**EXERCISE GOAL:** Tally the lines of the data that include the word "Figure". Only the number is to be returned.

**MATERIAL SUPPLIED:**
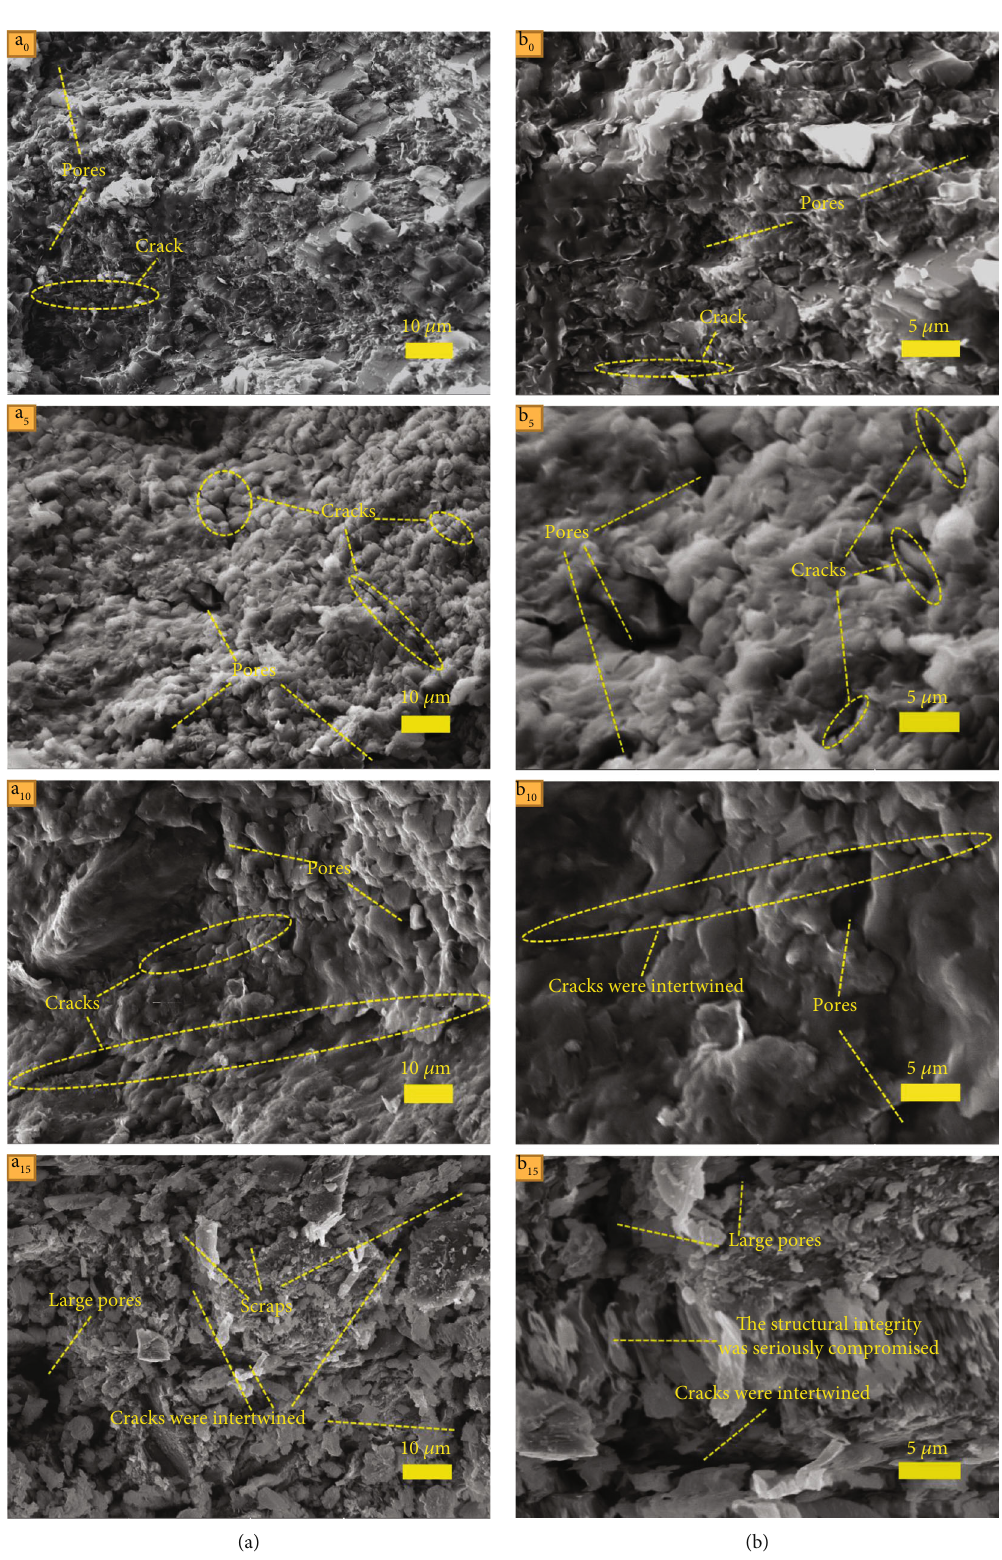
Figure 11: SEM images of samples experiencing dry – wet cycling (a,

...

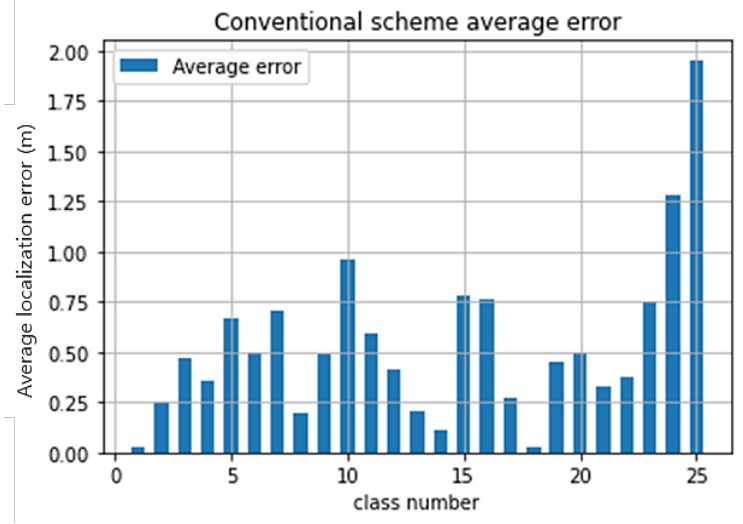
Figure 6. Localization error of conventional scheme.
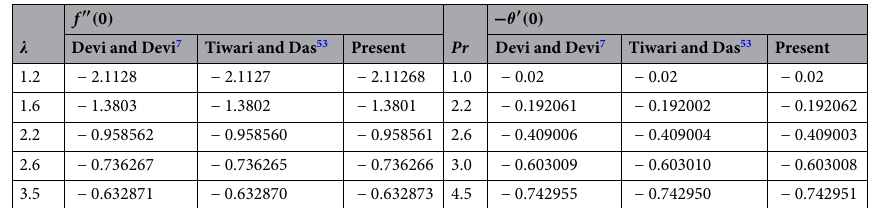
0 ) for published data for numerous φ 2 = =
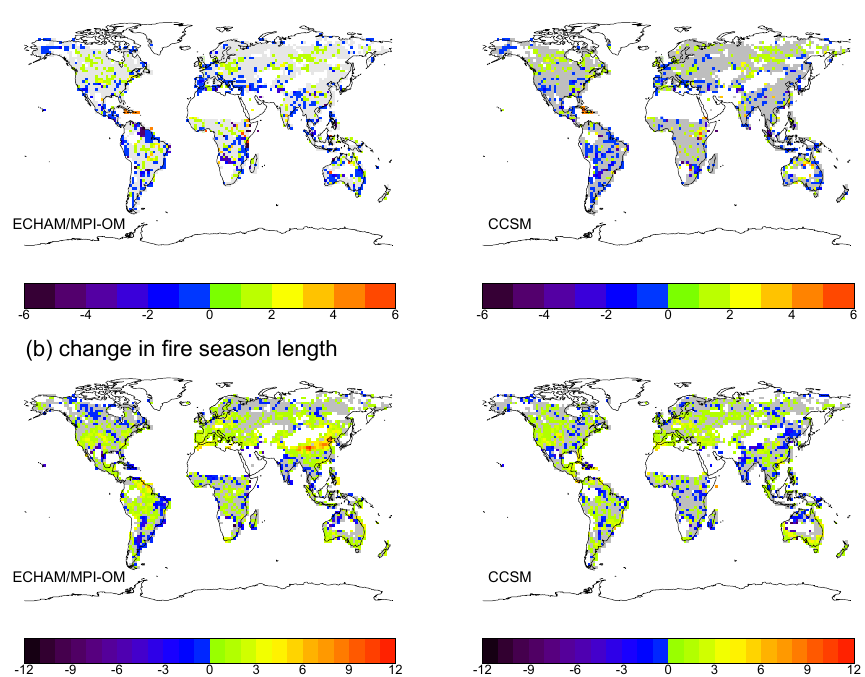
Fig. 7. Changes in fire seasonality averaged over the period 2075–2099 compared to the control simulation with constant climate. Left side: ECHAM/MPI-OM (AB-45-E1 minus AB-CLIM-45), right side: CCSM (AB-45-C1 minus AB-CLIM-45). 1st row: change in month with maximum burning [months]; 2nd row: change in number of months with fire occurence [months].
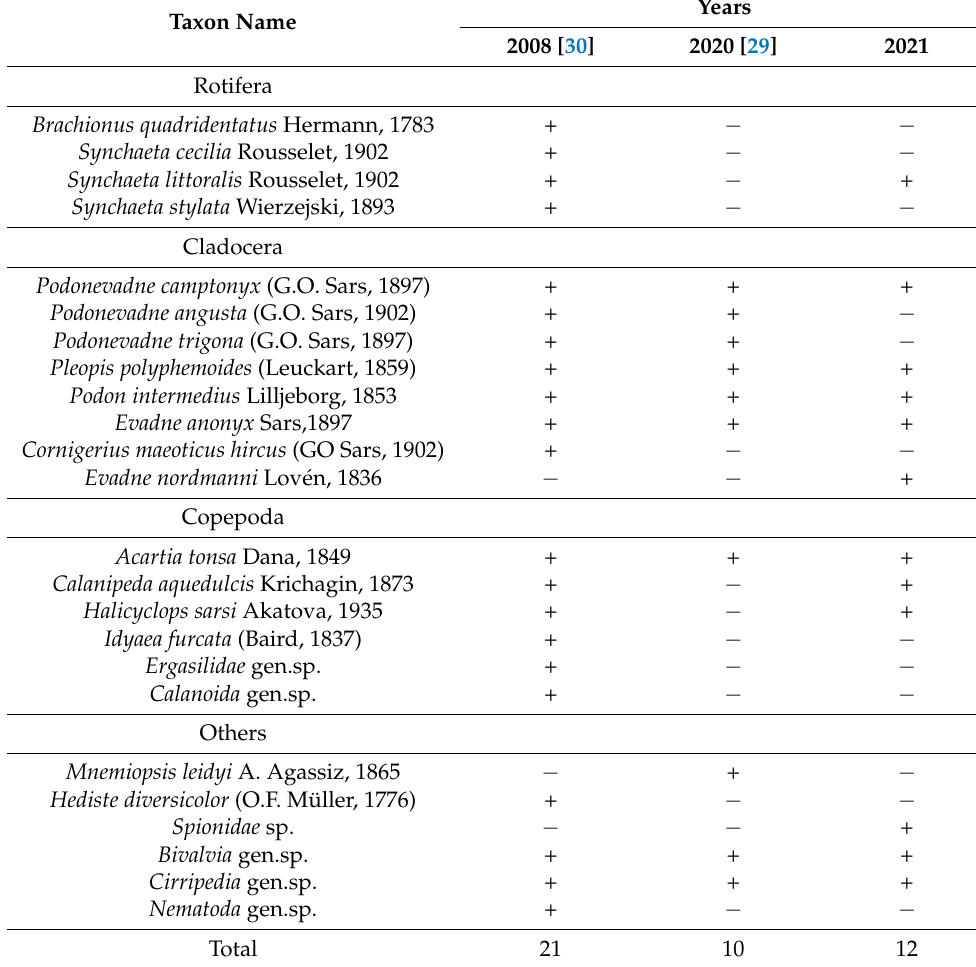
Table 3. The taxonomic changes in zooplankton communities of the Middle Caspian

**EXPECTED ANSWER:** 2